LILONGWE (Malawi NewsNow) –Amnesty International say there is “poor security” for people with albinism in Malawi despite an increasing number of attacks against them. A body was found last month with both arms hacked off.
An albino woman killed last month in Malawi highlights the government’s shocking failure to protect the right to life and personal security of people with albinism, Amnesty International says.
The mutilated body of Eunice Phiri, 53, was found on 28 January in the Kasungu National Park. Her arms had been cut off – a practice common with ritual murders where people with albinism are killed for their body parts which are sold for use in witchcraft.
Albinism is a non-contagious, genetically inherited disorder, sufferers have an absence of melanin, so are very pale.
Those who suffer the disorder in Sub-Sahara Africa can be subject to assault and murder by those who believe they hold magical powers.

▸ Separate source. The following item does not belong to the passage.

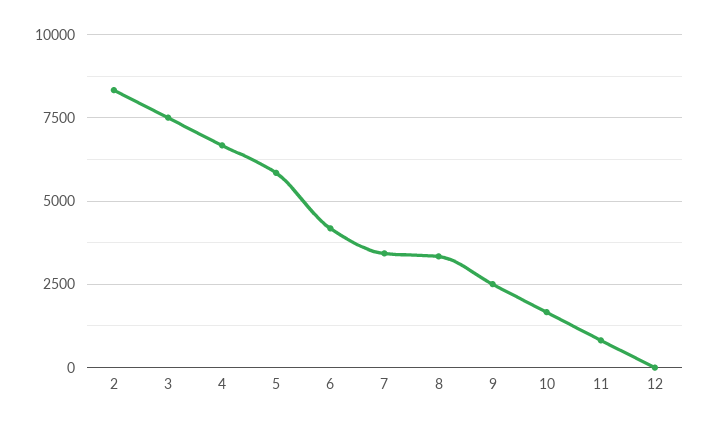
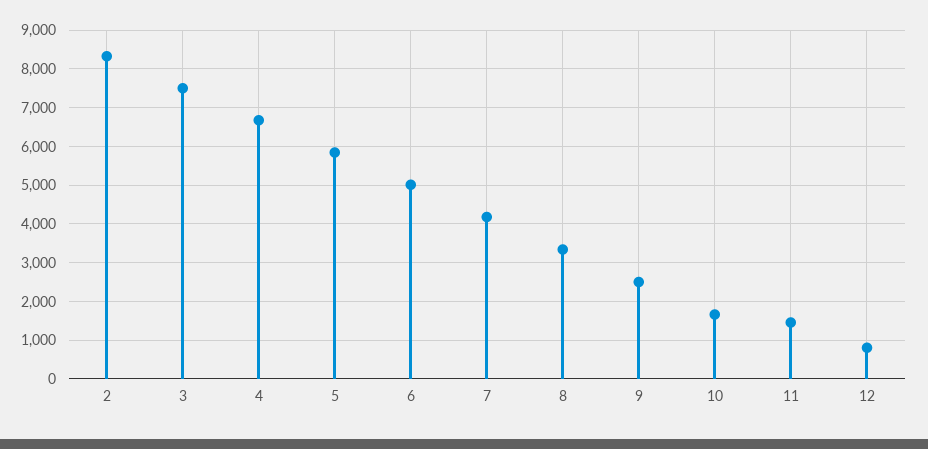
6: 4250 -> 5000
7: 3500 -> 4200
11: 750 -> 1400
12: 0 -> 800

Police in Malawi said the woman was tricked by three men, including her brother, into accompanying them on a trip to Zambia through the Kasungu National Park where she was killed and her body dismembered on 23 January 2016.
Amnesty International director for Southern Africa, Deprose Muchena, said there was ” poor security” for people with albinism in Malawi despite an increasing number of attacks against them.
“The government’s human rights obligations require them to protect everyone’s right to life. They must ensure that the police have the resources to protect those at risk of attacks.”
Amnesty was calling on the attacks to be investigated and those suspected of responsibility brought to justice. Though it said this should not mean a death penalty.
The organisation reported that in 2015 45 incidents including killings and attempted killings, and abductions and attempted abductions, as well as opening of the graves of people with albinism were reported by activists in Malawi. Some of those who were abducted have never been seen again.
Muchena called on the government to “take steps to ensure that superstitions and harmful cultural beliefs which fuel the attacks are tackled.”
In March last year Malawian President Peter Mutharika issued a statement condemning attacks on people with albinism, and called on police to arrest perpetrators and provide protection to people at risk of attack.
While some arrests were made, concerns remain about the inadequacy of police investigations and some perpetrators getting sentences which were not in line with the gravity of the crime.
In 2015, the Independent reported that police in Malawi were ordered to shoot anyone attacking or abducting albinos in a bid to curb the killing of those affected by the condition.
In 2011, Ghanaian investigative journalist Anas Aremeyaw Anas looked into the abuse of albinos in Tanzania, in an Al Jazeera documentary Spell of the Albino. It found many albinos in Tanzania had been hunted down and attacked for their limbs or organs. Anas’ reporting in 2011 found the practice was increasing.
The documentary showed two albino children, victims of vicious assaults that occurred in the weeks the film was being made, one part of his hand cut off, the other’s whole left arm was hacked off by a stranger with a machete.
Anas went undercover in the guise of a businessman seeking to get rich, came face to face with a witch doctor who tries to sell him a potion containing ground up albino body parts.